> [WORK TO BE COMPLETED]:
Reproduce every row below, from the one containing "16: (654, 506)" down to the one containing "22: (311, 155)", including both of those rows. Leave the pictures out of your output.

> [DATA FOR THIS TASK]:

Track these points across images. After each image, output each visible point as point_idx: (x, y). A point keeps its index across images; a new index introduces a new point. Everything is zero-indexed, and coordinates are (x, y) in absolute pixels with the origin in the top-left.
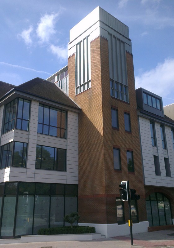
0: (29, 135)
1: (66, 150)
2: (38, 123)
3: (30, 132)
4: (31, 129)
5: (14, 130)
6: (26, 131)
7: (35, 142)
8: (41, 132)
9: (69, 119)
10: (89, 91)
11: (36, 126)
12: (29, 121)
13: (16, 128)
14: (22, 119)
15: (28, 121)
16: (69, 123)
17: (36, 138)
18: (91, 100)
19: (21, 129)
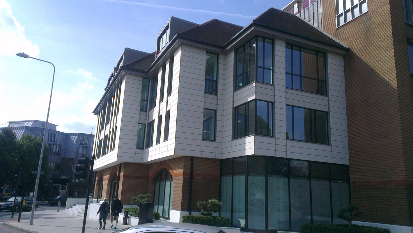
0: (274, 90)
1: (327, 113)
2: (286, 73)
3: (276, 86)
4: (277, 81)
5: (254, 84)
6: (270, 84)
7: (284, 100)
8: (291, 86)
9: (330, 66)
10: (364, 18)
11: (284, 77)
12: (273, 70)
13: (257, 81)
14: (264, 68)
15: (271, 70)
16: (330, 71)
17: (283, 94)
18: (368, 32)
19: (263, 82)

==

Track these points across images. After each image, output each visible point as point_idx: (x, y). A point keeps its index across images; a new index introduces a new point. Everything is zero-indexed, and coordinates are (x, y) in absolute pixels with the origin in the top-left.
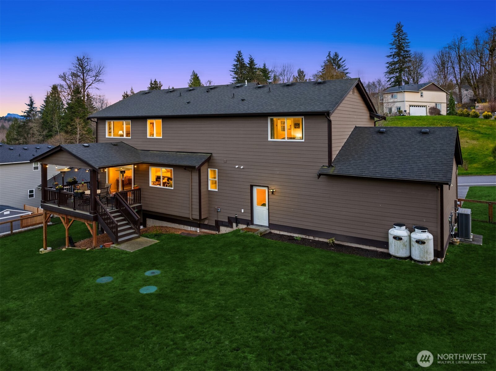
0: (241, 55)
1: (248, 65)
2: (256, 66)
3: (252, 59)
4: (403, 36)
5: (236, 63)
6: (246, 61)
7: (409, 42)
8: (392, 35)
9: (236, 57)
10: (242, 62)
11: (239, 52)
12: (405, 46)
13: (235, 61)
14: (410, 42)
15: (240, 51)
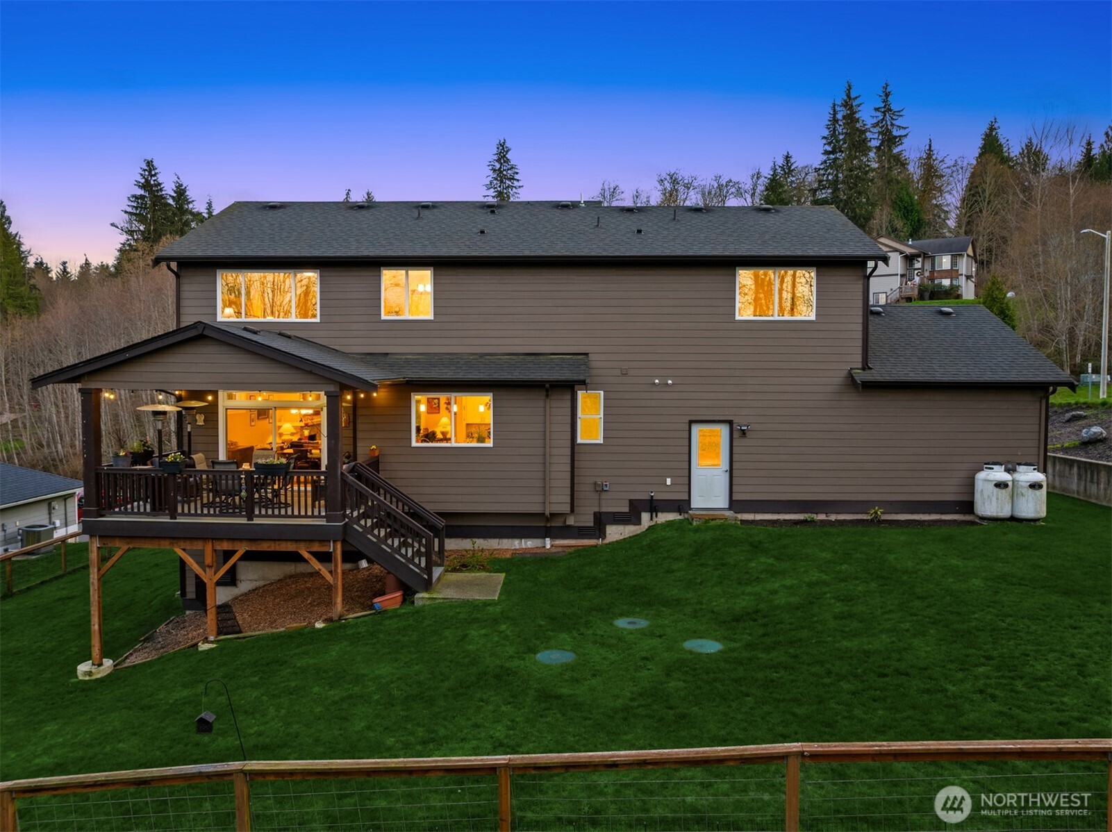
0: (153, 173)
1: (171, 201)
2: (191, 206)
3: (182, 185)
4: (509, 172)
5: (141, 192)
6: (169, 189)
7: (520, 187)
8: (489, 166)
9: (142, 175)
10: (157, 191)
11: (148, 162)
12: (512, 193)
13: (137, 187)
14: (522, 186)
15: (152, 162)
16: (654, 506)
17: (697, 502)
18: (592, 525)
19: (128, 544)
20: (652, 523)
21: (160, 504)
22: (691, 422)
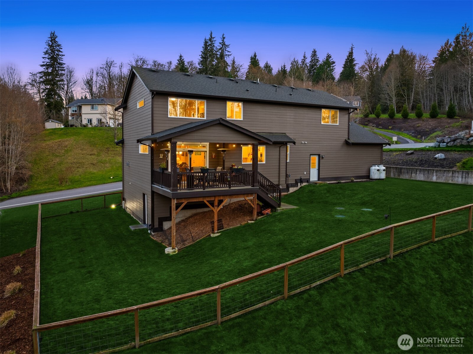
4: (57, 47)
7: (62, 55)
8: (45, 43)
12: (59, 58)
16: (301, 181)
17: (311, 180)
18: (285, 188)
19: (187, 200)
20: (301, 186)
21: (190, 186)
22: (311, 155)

> [EXERCISE ANSWER]:
16: (654, 506)
17: (697, 502)
18: (592, 525)
19: (128, 544)
20: (652, 523)
21: (160, 504)
22: (691, 422)
4: (57, 47)
7: (62, 55)
8: (45, 43)
12: (59, 58)
16: (301, 181)
17: (311, 180)
18: (285, 188)
19: (187, 200)
20: (301, 186)
21: (190, 186)
22: (311, 155)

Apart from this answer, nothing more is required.